We will soon be releasing all of the shared principles on restarting the economy, which the federal, provincial, and territorial governments have agreed on.
These principles establish the conditions that must be in place before we can start lifting restrictions.
For example, there must be sufficient COVID-19 testing and tracing capacity to allow us to control the spread, and that’s why we’re increasing testing and putting the necessary tools in place as quickly as possible.
There must be specific measures and equipment in place to protect you at work.
And for certain groups that are especially vulnerable, like seniors and those living in long-term care facilities, stricter measures will have to stay in place longer.

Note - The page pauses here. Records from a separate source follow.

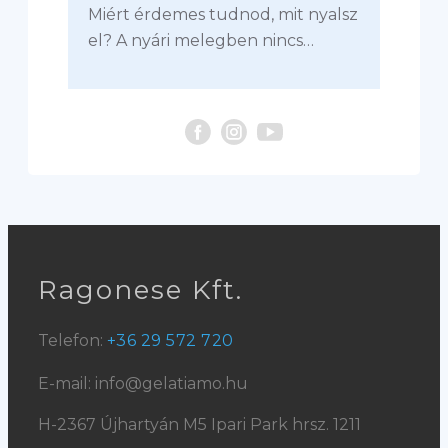
Miért érdemes tudnod, mit nyalsz
el? A nyári melegben nincs…
Ragonese Kft.
Telefon:
+36 29 572 720
E-mail: info@gelatiamo.hu
H-2367 Újhartyán M5 Ipari Park hrsz. 1211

Our priority is keeping Canadians safe as life starts getting back to normal.
Today, I also want to provide an update on personal protective equipment, which, along with physical distancing, is key to keeping people safe.
Every few days, we receive new deliveries of vital supplies for our front line workers.
This week, we will be shipping over six million surgical masks to the provinces and territories.
More than 100,000 face shields that we ordered from Bauer and Toronto Stamp are also ready, and will be shipped out soon with more on the way.
Everyone deserves to be safe on the job.
Indeed, on this National Day of Mourning, we remember those who died, were injured, or fell ill because of their work.
And this year, we pay tribute to the thousands of front line workers across the country who deserve not just our thanks, but our support.
Today, I also want to update you on the personal protective equipment that protects front line workers.
We are receiving shipments and deliveries of medical equipment several times a week.
This week, we will be sending over six million surgical masks to the provinces and territories.
The more than 100,000 face shields we ordered from Bauer and Toronto Stamp are also ready and will be sent very shortly.
Everyone deserves to be safe at work.
On this National Day of Mourning, we remember those who died, were hurt, or became ill while performing their duties.
And this year, we salute our front line workers all across the country: they deserve not only our thanks, but also our support.
I also want to remind everyone that businesses that need the emergency wage subsidy can now apply.
Over 44,000 businesses have applied online since yesterday.
To get through this, we must work together, and we must stay united. Now more than ever, we have to stand up against discrimination and division.
There is no place for racism against Asian Canadians in our neighbourhoods. There is no place for antisemitism, which B’nai Brith Canada’s report found to be on the rise, in our communities.
Because hatred of any sort has no place in Canada.
Today, and every day, we are stronger together.